Given entries below:
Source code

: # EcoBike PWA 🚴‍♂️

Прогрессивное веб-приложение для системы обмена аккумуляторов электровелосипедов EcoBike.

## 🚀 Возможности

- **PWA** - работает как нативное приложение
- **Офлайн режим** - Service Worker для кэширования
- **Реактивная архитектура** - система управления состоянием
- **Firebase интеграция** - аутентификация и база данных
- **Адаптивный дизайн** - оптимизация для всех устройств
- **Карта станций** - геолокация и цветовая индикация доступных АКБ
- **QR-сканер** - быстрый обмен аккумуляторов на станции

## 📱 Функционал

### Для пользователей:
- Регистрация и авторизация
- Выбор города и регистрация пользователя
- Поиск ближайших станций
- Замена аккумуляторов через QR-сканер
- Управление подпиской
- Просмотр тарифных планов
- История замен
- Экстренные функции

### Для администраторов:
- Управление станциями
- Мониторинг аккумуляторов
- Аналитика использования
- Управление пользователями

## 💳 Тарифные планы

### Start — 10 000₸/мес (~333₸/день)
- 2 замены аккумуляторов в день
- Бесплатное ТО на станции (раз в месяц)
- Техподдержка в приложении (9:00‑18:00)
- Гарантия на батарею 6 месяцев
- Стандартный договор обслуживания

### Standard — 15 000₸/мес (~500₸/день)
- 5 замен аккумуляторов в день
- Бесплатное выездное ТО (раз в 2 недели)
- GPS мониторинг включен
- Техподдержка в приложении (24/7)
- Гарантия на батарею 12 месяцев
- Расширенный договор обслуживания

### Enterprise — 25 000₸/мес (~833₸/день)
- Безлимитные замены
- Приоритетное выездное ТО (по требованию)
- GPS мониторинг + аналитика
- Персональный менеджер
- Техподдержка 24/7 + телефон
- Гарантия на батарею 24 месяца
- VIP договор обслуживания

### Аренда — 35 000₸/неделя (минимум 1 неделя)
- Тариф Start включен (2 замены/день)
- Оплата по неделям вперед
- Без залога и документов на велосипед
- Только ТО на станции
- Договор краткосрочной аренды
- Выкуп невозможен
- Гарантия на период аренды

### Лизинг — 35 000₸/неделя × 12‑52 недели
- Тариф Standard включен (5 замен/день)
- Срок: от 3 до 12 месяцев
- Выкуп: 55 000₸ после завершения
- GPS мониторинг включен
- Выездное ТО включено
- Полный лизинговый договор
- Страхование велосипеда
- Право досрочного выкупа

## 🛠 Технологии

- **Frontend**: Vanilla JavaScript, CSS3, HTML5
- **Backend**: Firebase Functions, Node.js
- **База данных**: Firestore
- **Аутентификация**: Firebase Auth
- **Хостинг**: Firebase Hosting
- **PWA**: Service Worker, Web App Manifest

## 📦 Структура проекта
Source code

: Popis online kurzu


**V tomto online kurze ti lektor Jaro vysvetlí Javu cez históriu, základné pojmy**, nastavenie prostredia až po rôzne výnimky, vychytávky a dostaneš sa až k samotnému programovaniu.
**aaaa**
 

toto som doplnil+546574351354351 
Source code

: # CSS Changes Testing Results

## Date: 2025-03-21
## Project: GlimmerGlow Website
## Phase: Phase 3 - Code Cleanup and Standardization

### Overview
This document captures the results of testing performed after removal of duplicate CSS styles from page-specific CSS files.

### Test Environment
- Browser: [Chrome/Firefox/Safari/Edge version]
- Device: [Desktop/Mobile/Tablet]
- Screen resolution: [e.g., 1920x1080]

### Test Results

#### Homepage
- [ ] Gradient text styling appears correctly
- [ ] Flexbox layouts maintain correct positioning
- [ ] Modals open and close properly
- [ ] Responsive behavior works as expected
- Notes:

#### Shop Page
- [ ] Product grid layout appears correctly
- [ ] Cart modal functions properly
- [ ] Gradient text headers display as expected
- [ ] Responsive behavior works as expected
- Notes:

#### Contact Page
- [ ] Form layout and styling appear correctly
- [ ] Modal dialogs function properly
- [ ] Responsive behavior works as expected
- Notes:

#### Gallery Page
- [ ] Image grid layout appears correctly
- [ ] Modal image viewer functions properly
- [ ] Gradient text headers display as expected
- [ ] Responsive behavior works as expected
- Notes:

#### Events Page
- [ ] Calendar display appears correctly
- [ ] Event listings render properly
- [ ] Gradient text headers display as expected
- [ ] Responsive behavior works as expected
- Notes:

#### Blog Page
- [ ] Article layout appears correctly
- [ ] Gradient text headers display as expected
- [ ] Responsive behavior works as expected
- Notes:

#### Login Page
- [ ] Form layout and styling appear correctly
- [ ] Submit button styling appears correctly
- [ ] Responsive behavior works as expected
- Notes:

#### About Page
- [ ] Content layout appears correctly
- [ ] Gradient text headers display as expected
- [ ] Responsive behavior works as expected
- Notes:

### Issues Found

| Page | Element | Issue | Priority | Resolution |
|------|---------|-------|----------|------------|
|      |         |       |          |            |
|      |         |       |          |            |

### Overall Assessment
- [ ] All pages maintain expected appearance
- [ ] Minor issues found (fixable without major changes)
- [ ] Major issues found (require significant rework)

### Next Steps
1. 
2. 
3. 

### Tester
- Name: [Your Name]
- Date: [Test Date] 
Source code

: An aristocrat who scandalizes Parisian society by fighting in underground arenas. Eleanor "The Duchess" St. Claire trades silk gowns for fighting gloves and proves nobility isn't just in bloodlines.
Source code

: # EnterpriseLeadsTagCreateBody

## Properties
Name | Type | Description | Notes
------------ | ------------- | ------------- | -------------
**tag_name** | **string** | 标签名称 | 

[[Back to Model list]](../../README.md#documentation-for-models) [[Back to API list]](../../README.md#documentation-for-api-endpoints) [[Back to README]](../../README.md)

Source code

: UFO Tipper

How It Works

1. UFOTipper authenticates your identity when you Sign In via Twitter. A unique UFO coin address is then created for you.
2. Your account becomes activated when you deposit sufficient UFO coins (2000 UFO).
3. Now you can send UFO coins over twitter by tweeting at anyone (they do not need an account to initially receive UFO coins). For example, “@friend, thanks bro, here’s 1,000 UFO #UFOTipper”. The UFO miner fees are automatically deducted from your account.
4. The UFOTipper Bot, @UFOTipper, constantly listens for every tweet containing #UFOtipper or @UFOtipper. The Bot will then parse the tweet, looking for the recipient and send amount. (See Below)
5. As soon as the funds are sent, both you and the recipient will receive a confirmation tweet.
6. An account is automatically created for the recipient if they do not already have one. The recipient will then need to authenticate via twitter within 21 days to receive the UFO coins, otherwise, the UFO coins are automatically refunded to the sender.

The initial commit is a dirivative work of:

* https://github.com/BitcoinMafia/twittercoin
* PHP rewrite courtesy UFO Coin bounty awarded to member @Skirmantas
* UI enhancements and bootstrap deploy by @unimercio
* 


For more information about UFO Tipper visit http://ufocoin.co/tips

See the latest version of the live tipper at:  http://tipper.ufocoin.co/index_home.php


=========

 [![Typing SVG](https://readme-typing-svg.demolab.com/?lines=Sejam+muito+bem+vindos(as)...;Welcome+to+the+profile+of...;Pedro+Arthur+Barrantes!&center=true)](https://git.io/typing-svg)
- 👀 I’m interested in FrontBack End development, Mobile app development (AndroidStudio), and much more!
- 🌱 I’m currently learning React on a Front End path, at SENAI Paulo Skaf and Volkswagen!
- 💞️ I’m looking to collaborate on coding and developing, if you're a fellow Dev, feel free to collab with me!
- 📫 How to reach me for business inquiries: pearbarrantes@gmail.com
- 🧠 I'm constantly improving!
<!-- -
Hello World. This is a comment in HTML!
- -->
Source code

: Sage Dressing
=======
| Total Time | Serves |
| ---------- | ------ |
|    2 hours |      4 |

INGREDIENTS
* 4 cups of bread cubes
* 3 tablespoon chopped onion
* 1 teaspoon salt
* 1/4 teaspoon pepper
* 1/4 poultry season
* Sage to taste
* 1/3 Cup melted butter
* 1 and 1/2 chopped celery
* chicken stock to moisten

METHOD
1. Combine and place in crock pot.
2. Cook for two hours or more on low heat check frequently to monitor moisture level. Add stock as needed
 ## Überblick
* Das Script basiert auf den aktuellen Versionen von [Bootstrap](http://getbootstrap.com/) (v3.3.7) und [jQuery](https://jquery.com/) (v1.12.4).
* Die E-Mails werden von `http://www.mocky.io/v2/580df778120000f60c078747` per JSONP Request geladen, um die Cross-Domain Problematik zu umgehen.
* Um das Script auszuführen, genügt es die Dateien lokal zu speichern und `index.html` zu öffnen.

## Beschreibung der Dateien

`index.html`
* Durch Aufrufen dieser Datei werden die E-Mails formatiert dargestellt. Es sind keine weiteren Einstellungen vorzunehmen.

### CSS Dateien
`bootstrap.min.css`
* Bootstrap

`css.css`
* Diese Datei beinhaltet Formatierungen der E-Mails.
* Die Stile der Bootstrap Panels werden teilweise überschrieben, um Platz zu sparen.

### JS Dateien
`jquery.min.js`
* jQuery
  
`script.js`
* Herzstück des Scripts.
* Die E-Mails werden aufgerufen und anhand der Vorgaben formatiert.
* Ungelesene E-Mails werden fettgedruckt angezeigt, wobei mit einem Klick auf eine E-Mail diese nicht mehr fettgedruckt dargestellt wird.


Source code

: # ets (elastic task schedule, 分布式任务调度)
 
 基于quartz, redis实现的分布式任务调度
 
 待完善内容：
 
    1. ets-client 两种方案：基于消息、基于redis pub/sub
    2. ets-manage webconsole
End of Given entries.
In the material above, locate the line containing "- Гарантия на батарею 12 месяцев" and the line containing "- Выкуп: 55 000₸ после завершения". Transcribe exactly those two lines and every line between them, and nothing more.

## Exercise solution:
- Гарантия на батарею 12 месяцев
- Расширенный договор обслуживания

### Enterprise — 25 000₸/мес (~833₸/день)
- Безлимитные замены
- Приоритетное выездное ТО (по требованию)
- GPS мониторинг + аналитика
- Персональный менеджер
- Техподдержка 24/7 + телефон
- Гарантия на батарею 24 месяца
- VIP договор обслуживания

### Аренда — 35 000₸/неделя (минимум 1 неделя)
- Тариф Start включен (2 замены/день)
- Оплата по неделям вперед
- Без залога и документов на велосипед
- Только ТО на станции
- Договор краткосрочной аренды
- Выкуп невозможен
- Гарантия на период аренды

### Лизинг — 35 000₸/неделя × 12‑52 недели
- Тариф Standard включен (5 замен/день)
- Срок: от 3 до 12 месяцев
- Выкуп: 55 000₸ после завершения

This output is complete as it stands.